Wer möchte, findet für die Abwesenheit des Kanzlers noch andere gute Gründe. Olaf Scholz ist aus der evangelischen Kirche ausgetreten und der erste konfessionslose Kanzler der Bundesrepublik Deutschland. Was soll er bei der Wiedereröffnung einer Kirche? Zumal Scholz wie jeder Sozialdemokrat kurz vor einer Wahl gerade dabei ist, sich und die Öffentlichkeit daran zu erinnern, dass er eigentlich links und für Umverteilung ist.
Notre Dame dagegen, so tragisch der Brand war, ist auch ein Symbol für feudale Prioritätensetzung. Auch Frankreich ist in der Krise, ist hoch verschuldet, und Le Pen ist kurz davor, bald die Fototapete von Macron zu übernehmen.
Vermutlich keine politische Motivation hinter Abwesenheit
Was könnte da wichtiger sein als der Wiederaufbau einer Kathedrale? Reiche Franzosen, die von ihrem Präsidenten von weltlichen Dingen wie Steuern weitgehend entlastet wurden, spendeten gern dafür, dass der Prunkbau wieder errichtet wird. Insgesamt 846 Millionen Euro kamen zusammen, allein 200 Millionen von Bernard Arnault, dem reichsten Mann der Welt.

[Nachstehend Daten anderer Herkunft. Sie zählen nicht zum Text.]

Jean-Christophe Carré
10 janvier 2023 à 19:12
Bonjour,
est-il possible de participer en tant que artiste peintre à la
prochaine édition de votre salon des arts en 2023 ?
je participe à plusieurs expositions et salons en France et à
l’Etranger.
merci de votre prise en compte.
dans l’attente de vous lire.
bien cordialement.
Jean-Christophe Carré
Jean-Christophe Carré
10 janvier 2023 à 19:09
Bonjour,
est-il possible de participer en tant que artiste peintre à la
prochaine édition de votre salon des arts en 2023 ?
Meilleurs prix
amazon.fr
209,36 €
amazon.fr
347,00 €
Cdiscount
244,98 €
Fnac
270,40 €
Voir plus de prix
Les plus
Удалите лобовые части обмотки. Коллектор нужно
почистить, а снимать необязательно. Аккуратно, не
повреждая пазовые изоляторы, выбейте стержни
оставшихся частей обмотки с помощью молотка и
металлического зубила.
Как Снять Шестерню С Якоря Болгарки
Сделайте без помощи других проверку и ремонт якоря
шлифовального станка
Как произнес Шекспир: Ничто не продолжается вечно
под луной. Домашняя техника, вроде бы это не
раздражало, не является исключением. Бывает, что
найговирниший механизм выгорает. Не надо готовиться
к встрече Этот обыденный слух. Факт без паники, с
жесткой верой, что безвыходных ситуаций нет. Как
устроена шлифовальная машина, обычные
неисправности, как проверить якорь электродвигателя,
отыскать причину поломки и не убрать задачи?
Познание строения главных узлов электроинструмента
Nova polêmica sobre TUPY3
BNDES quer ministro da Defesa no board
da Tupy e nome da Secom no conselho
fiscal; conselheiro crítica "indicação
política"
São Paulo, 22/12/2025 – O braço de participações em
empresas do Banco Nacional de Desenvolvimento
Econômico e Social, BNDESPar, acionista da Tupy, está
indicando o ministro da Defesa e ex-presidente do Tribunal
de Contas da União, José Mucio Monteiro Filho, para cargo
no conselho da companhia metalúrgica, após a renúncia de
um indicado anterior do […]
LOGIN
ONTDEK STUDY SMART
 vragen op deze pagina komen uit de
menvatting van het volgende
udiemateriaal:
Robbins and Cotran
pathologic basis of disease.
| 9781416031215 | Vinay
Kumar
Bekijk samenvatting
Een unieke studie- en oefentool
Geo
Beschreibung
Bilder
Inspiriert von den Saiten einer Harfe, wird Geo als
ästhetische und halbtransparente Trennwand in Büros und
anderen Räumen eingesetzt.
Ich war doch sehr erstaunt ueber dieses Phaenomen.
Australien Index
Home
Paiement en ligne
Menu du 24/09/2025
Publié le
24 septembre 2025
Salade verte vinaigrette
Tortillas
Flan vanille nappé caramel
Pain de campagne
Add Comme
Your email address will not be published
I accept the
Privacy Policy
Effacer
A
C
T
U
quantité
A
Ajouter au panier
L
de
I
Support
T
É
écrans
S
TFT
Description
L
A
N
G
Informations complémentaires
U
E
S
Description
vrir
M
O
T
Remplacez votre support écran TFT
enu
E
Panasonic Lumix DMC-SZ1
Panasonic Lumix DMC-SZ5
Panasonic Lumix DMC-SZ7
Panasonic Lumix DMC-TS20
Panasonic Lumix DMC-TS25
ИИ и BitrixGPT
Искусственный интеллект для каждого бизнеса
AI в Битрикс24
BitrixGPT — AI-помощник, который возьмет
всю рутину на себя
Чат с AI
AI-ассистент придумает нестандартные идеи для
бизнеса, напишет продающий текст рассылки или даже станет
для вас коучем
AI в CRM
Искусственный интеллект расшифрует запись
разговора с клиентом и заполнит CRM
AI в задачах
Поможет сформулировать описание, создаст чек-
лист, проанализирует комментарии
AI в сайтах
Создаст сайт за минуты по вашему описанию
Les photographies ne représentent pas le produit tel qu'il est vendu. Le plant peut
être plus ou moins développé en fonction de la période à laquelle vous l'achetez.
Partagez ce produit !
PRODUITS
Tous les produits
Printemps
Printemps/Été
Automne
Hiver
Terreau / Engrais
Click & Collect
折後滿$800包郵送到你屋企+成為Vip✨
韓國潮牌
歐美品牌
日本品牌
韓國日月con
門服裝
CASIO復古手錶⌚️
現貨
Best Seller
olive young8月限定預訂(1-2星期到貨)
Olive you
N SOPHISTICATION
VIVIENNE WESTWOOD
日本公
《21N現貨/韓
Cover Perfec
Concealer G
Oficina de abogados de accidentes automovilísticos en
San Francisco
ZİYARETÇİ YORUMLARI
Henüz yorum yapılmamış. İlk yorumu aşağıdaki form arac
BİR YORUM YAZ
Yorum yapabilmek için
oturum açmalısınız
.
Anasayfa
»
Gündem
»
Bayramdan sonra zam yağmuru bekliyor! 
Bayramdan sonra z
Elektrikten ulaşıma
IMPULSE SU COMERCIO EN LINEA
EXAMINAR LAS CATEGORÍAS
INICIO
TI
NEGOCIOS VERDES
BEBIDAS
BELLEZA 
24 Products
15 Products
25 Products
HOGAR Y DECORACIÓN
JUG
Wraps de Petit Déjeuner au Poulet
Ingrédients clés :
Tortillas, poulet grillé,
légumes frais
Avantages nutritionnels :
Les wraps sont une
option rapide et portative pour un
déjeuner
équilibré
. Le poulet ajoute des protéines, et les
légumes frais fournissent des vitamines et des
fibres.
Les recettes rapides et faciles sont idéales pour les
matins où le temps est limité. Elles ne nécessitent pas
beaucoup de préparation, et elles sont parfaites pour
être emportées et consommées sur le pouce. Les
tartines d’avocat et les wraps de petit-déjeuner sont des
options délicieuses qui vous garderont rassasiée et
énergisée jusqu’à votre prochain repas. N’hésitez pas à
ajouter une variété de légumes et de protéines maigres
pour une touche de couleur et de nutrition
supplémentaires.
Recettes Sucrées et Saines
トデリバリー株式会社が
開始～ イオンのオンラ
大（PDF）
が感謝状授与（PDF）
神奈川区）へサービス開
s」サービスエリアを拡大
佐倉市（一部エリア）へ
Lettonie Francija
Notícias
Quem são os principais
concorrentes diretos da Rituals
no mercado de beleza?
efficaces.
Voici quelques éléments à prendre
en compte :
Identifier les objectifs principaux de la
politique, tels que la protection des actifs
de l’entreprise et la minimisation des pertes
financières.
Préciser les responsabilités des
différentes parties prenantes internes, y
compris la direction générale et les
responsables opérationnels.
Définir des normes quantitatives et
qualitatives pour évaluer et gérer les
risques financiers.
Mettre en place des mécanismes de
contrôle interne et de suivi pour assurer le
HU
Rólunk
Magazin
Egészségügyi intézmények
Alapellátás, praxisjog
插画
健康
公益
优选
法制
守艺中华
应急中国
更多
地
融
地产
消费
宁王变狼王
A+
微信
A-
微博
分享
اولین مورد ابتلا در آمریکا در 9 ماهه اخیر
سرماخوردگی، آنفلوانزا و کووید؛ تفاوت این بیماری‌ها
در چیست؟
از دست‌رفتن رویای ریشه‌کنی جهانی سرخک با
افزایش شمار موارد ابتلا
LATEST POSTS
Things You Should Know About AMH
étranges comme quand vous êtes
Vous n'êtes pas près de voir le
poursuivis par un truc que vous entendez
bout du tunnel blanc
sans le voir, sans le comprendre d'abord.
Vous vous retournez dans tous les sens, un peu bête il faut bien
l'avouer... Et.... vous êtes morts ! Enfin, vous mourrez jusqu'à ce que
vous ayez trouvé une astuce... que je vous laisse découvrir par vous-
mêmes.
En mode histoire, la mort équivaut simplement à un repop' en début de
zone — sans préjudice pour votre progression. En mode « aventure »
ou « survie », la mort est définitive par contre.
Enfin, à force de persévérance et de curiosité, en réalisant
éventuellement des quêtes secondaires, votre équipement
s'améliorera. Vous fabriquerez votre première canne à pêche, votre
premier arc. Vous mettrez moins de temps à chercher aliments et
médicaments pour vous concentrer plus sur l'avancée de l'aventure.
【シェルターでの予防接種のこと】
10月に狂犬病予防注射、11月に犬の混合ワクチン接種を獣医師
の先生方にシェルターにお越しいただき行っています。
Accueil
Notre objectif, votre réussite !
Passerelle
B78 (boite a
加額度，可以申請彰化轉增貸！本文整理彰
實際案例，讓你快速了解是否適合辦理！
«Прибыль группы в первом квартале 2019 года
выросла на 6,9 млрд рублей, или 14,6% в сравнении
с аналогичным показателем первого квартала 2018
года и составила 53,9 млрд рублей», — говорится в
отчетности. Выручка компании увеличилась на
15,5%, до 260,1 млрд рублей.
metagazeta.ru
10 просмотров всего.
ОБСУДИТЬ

Zugegeben: So politisch motiviert war Scholz’ Abwesenheit am Ende vermutlich nicht. Scholz weiß, dass man sich bei manchen Anlässen einfach mal rarmachen muss, damit einen alle schrecklich vermissen. Wäre er in Paris gewesen, niemand hätte darüber gesprochen. Und wenn am 23. Februar 2025 die Wahllokale öffnen, so das Kalkül, sollen die Deutschen den langen Wahlzettel auffalten und sich fragen: Wo ist Olaf? Der Kinderbuchautor der Bundesregierung könnte im Frühjahr viel Zeit haben, darüber zu schreiben.